Light single engine aircraft developed in West Germany in the 1960s

The Bölkow Bo 207 was a four-seat light aircraft built in West Germany in the early 1960s, a development of the Klemm Kl 107 built during World War II.

==Design and development==
The Bo 207 is a wood construction, single-engined, cantilever low-wing cabin monoplane with a conventional landing gear with a tail wheel. The aircraft is powered by a Lycoming O-360 four-cylinder, direct-drive, horizontally opposed, air-cooled, piston engine.

Bölkow had built the two and three-seat Kl 107 and developed a four-seat variant, at first designated the Kl 107D. The low-wing cabin monoplane had a re-designed cockpit and canopy and a larger tail. The two prototype Kl 107Ds were built at Nabern and the first flew on 10 October 1960. With the change of name of the company to Bolkow and the move to new factory at Laupheim production of the new variant was started at the new factory.
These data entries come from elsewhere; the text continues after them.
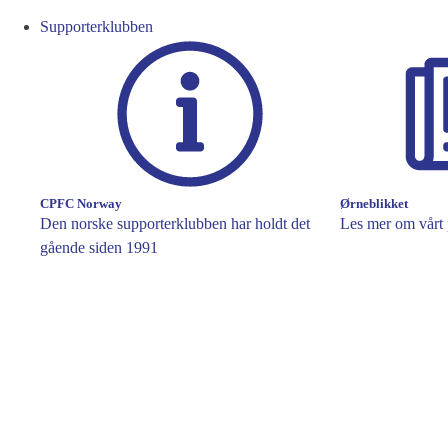
Supporterklubben
CPFC Norway
Ørneblikket
Den norske supporterklubben har holdt det
Les mer om vårt 
gående siden 1991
In May 1961 the design was re-designated the Bolkow F.207 but by July 1961 it was re-designated again as the Bolkow BO 207.
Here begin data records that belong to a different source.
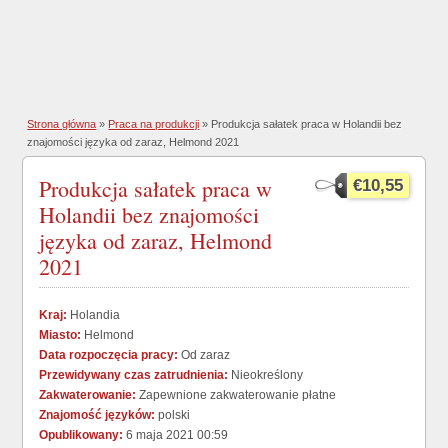
Strona główna
»
Praca na produkcji
» Produkcja sałatek praca w Holandii bez
znajomości języka od zaraz, Helmond 2021
Produkcja sałatek praca w
€10,55
Holandii bez znajomości
języka od zaraz, Helmond
2021
Kraj:
Holandia
Miasto:
Helmond
Data rozpoczęcia pracy:
Od zaraz
Przewidywany czas zatrudnienia:
Nieokreślony
Zakwaterowanie:
Zapewnione zakwaterowanie płatne
Znajomość języków:
polski
Opublikowany:
6 maja 2021 00:59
The first of 90 production aircraft built at Laupheim was flown on 24 May 1961 and production continued until 1963. A number of aircraft remained unsold and the last aircraft although built in 1963 did not fly until 1 April 1966. One aircraft was built with tricycle landing gear, and designated BO 217B or sometimes known as the BO 214 but it was fitted with a conventional landing gear before it was sold.

==Variants==
- Kl 107D
Two prototypes later re-designated F.207 and then BO 207. V-1 prototype modified as the BO 207T.
- BO 207
Production aircraft, 90 built.
- BO 207B
One 207 temporary modified with a tricycle landing gear, also known as the BO 214.
- BO 207T
Prototype V-1 modified as a trainer with reduced weight.